Rete scolastica, rischio tagli: divampa lo scontro politico

L’AQUILA. Il piano per il dimensionamento della rete scolastica “sfiora” soltanto L’Aquila ma divide le forze politiche. La terza commissione del consiglio comunale – Politiche sociali, culturali e...
L’AQUILA. Il piano per il dimensionamento della rete scolastica “sfiora” soltanto L’Aquila ma divide le forze politiche. La terza commissione del consiglio comunale – Politiche sociali, culturali e formative – convocata dal presidente Fabio Frullo, si è riunita ieri su richiesta del centrosinistra per discutere sulla problematica del dimensionamento scolastico. Il provvedimento varato dal governo che rivede la geografia degli istituti sul territorio è stato discusso non solo dagli esponenti comunali, ma anche dai consiglieri regionali Pierpaolo Pietrucci e Amerigo Di Benedetto, dal consigliere provinciale Vincenzo Calvisi, dai dirigenti scolastici e dai rappresentanti dei sindacati. «La commissione ha espletato il suo compito», ha dichiarato il presidente Frullo, «abbiamo ragionato del problema e degli effetti che il provvedimento potrà avere sull’Aquila che, pur se saranno minimi, vanno affrontati. All’opposizione abbiamo chiesto di non obbligarci a votare un impegno perché volevamo farlo nelle sedi più opportune come il consiglio. Non c’è nessuna preclusione a ragionarne in futuro». Durante il confronto i consiglieri d’opposizione hanno presentato un ordine del giorno per impegnare la maggioranza e il sindaco, Pierluigi Biondi, ad attivare ogni azione per tutelare il territorio. L’atto è stato però respinto dai consiglieri di maggioranza. «Il governo ha approvato una norma di deroga ai tagli per il cratere 2016/17 e per Ischia, ma ha sacrificato il cratere 2009», ha spiegato Stefania Pezzopane, «abbiamo proposto con il consigliere Romano una “impegnativa” sul dimensionamento scolastico per dare concretezza a lavori e risposte agli intervenuti. Ma che fa la maggioranza? Si rifiuta di metterla ai voti». Paolo Romano ha aggiunto che «tutto il mondo della scuola si è alzato e se ne è andato, ma nonostante questa chiara presa di posizione, pur di non votare un atto dell’opposizione i consiglieri di maggioranza sono affogati nelle scuse per un’ora buona e infine hanno bocciato un atto che avrebbe dovuto essere votato all’unanimità». Il consigliere Lorenzo Rotellini ha evidenziato che «il Comune fallisce la prova di maturità, senza esercitare il proprio ruolo di capoluogo e di città di area interna». Per il senatore Michele Fina, «le nuove norme volute dal governo Meloni sono una mannaia sulle aree interne. Basti pensare che solo in provincia dell’Aquila sarebbero tagliati il 50% degli istituti comprensivi».
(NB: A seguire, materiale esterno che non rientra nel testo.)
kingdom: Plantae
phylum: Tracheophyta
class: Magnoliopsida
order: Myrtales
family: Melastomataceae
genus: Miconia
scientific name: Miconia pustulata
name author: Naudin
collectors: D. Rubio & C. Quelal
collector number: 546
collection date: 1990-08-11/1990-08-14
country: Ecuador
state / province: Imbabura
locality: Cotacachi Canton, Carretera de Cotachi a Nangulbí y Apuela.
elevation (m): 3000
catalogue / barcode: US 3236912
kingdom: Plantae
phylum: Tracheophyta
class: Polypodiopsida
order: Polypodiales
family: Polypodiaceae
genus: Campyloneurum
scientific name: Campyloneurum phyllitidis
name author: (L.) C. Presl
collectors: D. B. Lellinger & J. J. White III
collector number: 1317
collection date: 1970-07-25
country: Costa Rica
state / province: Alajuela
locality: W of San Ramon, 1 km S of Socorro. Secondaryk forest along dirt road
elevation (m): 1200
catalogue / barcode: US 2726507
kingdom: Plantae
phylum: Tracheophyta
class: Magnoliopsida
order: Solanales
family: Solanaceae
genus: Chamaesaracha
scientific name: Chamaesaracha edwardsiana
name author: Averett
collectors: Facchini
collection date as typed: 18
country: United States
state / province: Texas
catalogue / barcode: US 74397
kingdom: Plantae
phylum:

Diversa la posizione dei consiglieri della maggioranza Leonardo Scimia, Daniele Ferella, Laura Cococcetta, Maria Luisa Ianni, Luigi Faccia e Stefano Flamini. «La maggioranza di centrodestra ha assicurato la massima attenzione per analizzare questo tema», hanno affermato, «grazie all’attento lavoro dell’assessore alle Politiche Sociali, Manuela Tursini, e degli uffici competenti è emerso che a oggi non si rilevano criticità sul dimensionamento scolastico all’interno del territorio del Comune: nessuna scuola e nessun servizio sono a rischio chiusura o soppressione».